» What to produce
Rewrite the entries from the line containing "catalogue / barcode: US 929570" down through the line containing "collectors: J. J. Jiménez Almonte", swapping "locality" for "site" and leaving everything else unchanged. Give only those lines.

» Data provided
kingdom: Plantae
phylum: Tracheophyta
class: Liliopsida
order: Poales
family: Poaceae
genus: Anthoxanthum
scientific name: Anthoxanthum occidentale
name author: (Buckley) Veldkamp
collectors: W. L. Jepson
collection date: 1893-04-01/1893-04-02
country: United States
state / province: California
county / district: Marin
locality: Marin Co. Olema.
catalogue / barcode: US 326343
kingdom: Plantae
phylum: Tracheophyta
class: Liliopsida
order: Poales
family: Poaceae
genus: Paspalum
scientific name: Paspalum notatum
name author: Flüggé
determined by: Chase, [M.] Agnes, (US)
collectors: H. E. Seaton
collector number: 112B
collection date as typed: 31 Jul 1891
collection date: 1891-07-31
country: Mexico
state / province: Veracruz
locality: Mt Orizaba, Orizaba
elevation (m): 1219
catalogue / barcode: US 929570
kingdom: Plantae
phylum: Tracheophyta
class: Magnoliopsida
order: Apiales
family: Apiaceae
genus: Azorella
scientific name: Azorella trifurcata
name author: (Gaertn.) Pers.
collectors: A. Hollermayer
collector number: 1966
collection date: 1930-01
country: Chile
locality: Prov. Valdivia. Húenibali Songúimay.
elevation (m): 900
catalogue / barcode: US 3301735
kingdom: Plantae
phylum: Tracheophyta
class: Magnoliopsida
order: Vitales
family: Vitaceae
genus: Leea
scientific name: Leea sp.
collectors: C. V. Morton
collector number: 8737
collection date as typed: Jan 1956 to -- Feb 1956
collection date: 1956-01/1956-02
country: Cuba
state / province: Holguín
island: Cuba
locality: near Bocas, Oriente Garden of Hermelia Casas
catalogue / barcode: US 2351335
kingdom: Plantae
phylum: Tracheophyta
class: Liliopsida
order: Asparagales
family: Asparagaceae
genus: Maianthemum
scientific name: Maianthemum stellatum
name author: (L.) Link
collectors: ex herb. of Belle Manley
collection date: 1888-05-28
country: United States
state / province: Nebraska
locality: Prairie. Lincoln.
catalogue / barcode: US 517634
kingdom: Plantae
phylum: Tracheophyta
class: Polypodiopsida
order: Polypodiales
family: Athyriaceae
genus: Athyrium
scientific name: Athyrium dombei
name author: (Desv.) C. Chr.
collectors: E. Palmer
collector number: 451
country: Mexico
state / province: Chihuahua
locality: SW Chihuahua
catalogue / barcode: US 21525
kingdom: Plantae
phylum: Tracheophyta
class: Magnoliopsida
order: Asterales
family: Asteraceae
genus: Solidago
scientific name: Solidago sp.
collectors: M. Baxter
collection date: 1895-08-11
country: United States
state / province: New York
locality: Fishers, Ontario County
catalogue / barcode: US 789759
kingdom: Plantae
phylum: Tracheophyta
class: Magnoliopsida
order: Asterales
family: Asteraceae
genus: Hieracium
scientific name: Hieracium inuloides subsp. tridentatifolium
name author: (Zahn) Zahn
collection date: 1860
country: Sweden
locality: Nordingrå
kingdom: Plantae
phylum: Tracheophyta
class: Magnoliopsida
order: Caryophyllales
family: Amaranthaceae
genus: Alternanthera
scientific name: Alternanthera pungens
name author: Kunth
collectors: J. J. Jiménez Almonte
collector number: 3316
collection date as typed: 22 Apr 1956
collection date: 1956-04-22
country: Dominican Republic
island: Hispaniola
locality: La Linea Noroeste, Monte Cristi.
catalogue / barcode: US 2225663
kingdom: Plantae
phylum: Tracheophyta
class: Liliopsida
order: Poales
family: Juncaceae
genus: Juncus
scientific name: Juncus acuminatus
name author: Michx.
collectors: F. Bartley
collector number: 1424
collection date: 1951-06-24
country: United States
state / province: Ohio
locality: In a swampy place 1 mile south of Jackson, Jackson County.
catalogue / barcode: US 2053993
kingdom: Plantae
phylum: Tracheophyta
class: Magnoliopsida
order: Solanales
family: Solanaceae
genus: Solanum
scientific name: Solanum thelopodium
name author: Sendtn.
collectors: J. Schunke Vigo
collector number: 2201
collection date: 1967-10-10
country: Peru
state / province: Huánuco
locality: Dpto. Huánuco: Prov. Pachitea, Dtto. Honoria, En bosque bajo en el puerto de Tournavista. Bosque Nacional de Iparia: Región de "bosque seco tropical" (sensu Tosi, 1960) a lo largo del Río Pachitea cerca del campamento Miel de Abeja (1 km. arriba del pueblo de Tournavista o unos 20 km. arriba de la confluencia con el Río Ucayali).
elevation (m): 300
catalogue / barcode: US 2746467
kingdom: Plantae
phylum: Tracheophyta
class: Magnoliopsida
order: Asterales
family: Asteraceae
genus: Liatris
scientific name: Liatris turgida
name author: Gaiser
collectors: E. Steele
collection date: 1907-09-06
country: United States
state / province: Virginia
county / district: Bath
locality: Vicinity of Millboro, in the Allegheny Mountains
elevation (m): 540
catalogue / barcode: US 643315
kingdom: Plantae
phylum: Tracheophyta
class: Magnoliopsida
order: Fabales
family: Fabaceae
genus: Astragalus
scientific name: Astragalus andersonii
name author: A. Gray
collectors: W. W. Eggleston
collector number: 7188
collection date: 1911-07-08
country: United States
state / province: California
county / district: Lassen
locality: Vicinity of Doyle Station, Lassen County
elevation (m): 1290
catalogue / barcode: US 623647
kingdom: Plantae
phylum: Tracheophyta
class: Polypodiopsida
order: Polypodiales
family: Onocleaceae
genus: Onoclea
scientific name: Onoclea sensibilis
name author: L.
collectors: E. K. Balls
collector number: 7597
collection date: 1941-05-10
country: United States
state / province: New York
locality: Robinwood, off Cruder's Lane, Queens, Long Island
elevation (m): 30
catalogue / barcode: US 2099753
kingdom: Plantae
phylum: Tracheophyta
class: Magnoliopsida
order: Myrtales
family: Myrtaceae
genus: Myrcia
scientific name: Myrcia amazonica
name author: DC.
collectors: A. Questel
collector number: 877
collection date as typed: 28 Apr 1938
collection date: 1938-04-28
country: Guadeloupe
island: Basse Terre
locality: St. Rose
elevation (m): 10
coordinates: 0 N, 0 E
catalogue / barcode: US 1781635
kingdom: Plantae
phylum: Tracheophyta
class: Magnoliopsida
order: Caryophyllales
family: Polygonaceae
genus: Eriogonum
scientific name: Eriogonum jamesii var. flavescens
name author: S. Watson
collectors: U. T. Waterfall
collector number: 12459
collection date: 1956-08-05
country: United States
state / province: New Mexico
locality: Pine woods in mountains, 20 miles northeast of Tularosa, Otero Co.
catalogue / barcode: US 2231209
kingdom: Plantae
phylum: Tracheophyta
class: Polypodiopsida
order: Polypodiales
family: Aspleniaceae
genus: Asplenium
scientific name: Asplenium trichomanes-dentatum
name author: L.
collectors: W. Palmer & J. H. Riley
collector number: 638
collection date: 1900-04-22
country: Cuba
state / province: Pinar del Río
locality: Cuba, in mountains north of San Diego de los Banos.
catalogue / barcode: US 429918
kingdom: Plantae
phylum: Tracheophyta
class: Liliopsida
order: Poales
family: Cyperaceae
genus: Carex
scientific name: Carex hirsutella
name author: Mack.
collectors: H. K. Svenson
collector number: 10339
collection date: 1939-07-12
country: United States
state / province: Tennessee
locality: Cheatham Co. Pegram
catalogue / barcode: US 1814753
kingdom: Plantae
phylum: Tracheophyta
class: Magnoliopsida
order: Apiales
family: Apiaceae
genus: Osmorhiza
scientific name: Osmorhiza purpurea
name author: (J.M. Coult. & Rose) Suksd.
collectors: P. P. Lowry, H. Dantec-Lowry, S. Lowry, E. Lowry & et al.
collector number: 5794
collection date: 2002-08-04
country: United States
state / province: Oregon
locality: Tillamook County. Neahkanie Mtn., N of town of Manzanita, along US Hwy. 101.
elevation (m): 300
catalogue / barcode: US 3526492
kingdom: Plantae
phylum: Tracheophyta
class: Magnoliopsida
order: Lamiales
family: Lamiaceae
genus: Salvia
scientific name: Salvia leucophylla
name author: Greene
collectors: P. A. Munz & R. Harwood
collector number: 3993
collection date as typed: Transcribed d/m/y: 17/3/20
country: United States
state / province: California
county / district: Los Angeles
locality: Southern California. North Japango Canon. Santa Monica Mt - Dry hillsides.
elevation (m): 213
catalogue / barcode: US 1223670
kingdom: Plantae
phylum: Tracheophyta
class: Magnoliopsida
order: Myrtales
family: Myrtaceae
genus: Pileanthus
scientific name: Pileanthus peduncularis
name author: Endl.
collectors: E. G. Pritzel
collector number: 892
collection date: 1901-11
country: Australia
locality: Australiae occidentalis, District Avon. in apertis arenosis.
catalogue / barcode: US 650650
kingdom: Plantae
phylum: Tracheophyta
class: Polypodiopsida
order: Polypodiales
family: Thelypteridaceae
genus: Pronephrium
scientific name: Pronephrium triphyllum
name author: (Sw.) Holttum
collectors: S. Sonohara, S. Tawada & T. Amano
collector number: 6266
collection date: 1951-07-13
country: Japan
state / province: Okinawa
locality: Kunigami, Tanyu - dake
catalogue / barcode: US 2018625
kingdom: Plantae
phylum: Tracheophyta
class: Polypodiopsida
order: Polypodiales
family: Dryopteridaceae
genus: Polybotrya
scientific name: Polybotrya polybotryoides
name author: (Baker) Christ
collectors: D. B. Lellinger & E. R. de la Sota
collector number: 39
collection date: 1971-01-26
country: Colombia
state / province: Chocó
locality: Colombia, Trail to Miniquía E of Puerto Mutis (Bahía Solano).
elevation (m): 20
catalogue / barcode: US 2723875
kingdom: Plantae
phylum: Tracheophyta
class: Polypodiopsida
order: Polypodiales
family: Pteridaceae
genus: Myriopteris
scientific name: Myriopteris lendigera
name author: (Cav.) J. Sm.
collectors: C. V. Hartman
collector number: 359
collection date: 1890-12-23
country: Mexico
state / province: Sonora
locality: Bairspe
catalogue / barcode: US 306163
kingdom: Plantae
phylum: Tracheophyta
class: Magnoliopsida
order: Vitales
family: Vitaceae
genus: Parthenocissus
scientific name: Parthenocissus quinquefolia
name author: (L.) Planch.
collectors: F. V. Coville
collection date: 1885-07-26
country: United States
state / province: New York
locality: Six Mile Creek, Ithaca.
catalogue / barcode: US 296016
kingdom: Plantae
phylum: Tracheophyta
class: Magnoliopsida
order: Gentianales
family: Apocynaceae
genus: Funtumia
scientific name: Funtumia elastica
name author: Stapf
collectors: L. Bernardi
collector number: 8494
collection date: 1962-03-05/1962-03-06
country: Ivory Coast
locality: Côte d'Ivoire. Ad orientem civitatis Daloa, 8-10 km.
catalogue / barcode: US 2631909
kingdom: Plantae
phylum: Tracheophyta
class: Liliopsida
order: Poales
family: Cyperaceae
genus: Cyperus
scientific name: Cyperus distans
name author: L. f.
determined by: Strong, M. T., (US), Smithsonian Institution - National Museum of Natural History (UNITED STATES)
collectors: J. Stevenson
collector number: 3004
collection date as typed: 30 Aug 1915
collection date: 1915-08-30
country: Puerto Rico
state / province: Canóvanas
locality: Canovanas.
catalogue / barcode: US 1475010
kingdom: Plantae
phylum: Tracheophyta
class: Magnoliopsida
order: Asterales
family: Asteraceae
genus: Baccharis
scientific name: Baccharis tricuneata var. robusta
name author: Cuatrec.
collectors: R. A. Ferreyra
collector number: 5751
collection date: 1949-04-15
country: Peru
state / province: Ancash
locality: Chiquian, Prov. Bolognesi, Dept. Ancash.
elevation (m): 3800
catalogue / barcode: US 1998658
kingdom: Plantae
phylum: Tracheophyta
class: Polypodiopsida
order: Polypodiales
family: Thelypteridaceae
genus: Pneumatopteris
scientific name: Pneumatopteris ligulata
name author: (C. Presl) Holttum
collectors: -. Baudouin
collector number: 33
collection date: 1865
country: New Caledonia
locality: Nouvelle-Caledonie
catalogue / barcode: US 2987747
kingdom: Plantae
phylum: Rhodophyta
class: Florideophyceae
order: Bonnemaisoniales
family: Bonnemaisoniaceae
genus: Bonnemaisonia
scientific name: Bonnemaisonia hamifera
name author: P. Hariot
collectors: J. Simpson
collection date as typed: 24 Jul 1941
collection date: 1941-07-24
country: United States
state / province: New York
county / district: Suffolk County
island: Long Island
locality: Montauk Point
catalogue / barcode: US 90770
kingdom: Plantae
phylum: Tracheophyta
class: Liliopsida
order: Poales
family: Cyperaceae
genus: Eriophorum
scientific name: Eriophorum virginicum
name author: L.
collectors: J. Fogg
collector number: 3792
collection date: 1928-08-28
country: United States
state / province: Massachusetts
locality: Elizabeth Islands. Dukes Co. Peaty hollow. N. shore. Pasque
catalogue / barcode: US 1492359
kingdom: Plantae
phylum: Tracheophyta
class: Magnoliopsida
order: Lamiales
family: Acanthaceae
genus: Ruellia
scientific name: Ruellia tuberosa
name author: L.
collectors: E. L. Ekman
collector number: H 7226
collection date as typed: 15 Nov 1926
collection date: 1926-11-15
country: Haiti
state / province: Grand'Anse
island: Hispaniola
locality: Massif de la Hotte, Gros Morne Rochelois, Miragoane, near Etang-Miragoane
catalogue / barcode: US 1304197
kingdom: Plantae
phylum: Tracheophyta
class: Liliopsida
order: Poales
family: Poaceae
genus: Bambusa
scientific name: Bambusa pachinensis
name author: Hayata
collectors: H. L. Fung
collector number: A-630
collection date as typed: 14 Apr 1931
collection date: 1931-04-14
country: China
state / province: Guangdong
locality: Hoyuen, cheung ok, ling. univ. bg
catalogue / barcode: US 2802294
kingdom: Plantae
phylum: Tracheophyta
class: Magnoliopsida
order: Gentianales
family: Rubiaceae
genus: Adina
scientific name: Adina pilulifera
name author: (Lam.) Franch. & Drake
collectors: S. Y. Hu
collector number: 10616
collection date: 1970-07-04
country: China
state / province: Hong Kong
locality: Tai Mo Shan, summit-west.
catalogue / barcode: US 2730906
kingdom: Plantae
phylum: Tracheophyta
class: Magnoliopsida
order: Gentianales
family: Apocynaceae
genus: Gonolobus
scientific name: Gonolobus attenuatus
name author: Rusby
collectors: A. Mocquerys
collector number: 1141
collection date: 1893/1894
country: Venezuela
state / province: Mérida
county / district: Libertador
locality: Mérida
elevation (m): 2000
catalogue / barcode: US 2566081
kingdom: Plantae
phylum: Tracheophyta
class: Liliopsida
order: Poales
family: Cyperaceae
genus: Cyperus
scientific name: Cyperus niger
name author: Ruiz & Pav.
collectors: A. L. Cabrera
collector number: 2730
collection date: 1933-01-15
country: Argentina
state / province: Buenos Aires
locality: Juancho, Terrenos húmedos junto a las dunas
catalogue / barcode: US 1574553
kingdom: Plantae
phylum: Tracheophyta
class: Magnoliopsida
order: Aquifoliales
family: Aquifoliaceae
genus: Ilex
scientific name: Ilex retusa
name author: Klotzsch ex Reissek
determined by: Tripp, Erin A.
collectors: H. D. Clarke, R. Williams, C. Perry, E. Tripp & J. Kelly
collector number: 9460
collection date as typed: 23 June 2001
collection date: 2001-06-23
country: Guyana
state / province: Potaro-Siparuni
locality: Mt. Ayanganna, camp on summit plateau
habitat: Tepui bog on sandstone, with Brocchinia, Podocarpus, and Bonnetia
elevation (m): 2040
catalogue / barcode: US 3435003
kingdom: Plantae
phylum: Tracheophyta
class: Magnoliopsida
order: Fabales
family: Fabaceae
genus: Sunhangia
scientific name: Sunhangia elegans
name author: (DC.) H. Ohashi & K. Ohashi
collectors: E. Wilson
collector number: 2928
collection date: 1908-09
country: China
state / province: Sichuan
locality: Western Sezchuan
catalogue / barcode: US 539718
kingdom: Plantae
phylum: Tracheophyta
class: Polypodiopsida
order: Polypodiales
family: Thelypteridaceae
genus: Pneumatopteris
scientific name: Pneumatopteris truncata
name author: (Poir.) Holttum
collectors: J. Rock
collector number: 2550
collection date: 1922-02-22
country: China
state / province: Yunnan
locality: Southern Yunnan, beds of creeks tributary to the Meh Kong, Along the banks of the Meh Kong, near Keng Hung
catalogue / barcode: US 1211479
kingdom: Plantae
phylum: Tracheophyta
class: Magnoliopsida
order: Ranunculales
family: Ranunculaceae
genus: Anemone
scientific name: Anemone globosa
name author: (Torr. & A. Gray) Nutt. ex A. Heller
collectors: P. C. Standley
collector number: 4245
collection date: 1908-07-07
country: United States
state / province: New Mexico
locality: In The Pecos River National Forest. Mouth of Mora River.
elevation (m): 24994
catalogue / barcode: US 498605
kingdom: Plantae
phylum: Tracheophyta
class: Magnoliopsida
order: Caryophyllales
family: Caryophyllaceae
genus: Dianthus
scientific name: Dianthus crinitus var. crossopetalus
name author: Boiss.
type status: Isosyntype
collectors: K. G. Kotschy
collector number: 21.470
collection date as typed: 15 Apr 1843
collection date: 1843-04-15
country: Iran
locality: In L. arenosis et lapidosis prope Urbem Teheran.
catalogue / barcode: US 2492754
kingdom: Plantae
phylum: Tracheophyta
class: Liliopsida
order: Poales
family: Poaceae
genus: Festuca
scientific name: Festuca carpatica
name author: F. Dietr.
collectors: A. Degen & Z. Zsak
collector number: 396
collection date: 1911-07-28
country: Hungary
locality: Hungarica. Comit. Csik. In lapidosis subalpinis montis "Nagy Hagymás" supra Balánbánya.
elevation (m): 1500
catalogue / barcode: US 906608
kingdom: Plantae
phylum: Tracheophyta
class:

» Exercise output
catalogue / barcode: US 929570
kingdom: Plantae
phylum: Tracheophyta
class: Magnoliopsida
order: Apiales
family: Apiaceae
genus: Azorella
scientific name: Azorella trifurcata
name author: (Gaertn.) Pers.
collectors: A. Hollermayer
collector number: 1966
collection date: 1930-01
country: Chile
site: Prov. Valdivia. Húenibali Songúimay.
elevation (m): 900
catalogue / barcode: US 3301735
kingdom: Plantae
phylum: Tracheophyta
class: Magnoliopsida
order: Vitales
family: Vitaceae
genus: Leea
scientific name: Leea sp.
collectors: C. V. Morton
collector number: 8737
collection date as typed: Jan 1956 to -- Feb 1956
collection date: 1956-01/1956-02
country: Cuba
state / province: Holguín
island: Cuba
site: near Bocas, Oriente Garden of Hermelia Casas
catalogue / barcode: US 2351335
kingdom: Plantae
phylum: Tracheophyta
class: Liliopsida
order: Asparagales
family: Asparagaceae
genus: Maianthemum
scientific name: Maianthemum stellatum
name author: (L.) Link
collectors: ex herb. of Belle Manley
collection date: 1888-05-28
country: United States
state / province: Nebraska
site: Prairie. Lincoln.
catalogue / barcode: US 517634
kingdom: Plantae
phylum: Tracheophyta
class: Polypodiopsida
order: Polypodiales
family: Athyriaceae
genus: Athyrium
scientific name: Athyrium dombei
name author: (Desv.) C. Chr.
collectors: E. Palmer
collector number: 451
country: Mexico
state / province: Chihuahua
site: SW Chihuahua
catalogue / barcode: US 21525
kingdom: Plantae
phylum: Tracheophyta
class: Magnoliopsida
order: Asterales
family: Asteraceae
genus: Solidago
scientific name: Solidago sp.
collectors: M. Baxter
collection date: 1895-08-11
country: United States
state / province: New York
site: Fishers, Ontario County
catalogue / barcode: US 789759
kingdom: Plantae
phylum: Tracheophyta
class: Magnoliopsida
order: Asterales
family: Asteraceae
genus: Hieracium
scientific name: Hieracium inuloides subsp. tridentatifolium
name author: (Zahn) Zahn
collection date: 1860
country: Sweden
site: Nordingrå
kingdom: Plantae
phylum: Tracheophyta
class: Magnoliopsida
order: Caryophyllales
family: Amaranthaceae
genus: Alternanthera
scientific name: Alternanthera pungens
name author: Kunth
collectors: J. J. Jiménez Almonte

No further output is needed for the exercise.